Concluding his coursework in 1696, Watts followed in his father’s footsteps and became a tutor to the children of a wealthy Puritan family in the city. At the same time, he attached himself to the Mark Lane Chapel where he was soon asked to regularly fill the pulpit. By 1702, the congregation called him to assume pastoral duties full-time. He was just 28 years old, but already he was gaining a reputation as a brilliant communicator of Gospel truth.
Avoiding the prevailing temptations of both theatrical ornateness and debased crassness, his rhetorical phrasing, syntax, and vocabulary were unerringly elegant but always understandable, richly imaginative yet unapologetically simple, substantively reverent, incisive, and theological, while simultaneously accessible, personal, and practical.

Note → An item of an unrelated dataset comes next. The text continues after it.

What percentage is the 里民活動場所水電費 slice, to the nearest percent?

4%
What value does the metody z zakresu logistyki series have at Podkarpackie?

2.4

“Where the flights of faith and love are sublime,” he wrote, “I have often sunk the expressions within the reach of an ordinary Christian. I have used words of greater latitude and comprehension, suited to the general circumstances of men.” Thus, according to Samuel Johnson, “He was the first who taught the Puritan Dissenters to write and speak like other men, by showing them that elegance might consist with piety.”
It was his regular habit to compose a new hymn or psalm setting for every sermon he preached. As a result, his collected works are a treasure trove of rich Scriptural instruction, incisive theological analysis, cogent topical apologetics, and penetrating Gospel application.
His carefully worked-out theology of language—and its implications for grammar, logic, and rhetoric, for worship, discipleship, and pastoral care, for theology, apologetics, and evangelism, for beauty, goodness, and truth—enabled Watts to articulately bemoan the devastating effects of the fall, where “sins and sorrow grow” and “thorns infest the ground.” But he also joyously celebrated the fact that Jesus has come. Indeed, “He rules the world with truth and grace;” and not in just a few isolated corners, oh no: “fields and floods, rocks, hills, and plains” all bear testimony to the fact that “He makes His blessings flow as far as the curse is found.”
Watts could not have said it any more simply; nor could he have said it any more profoundly.
Though he battled ill-health for most of his life, he would work tirelessly for the better part of the next half century writing, teaching, composing, and preaching. At his death in 1748, he left a remarkable legacy that genuinely embodied both resistance and reformation.
[1] Mike Cosper, “Isaac Watts: The Reformer You Know By Heart But Not By Name,” The Gospel Coalition, April 6, 2011.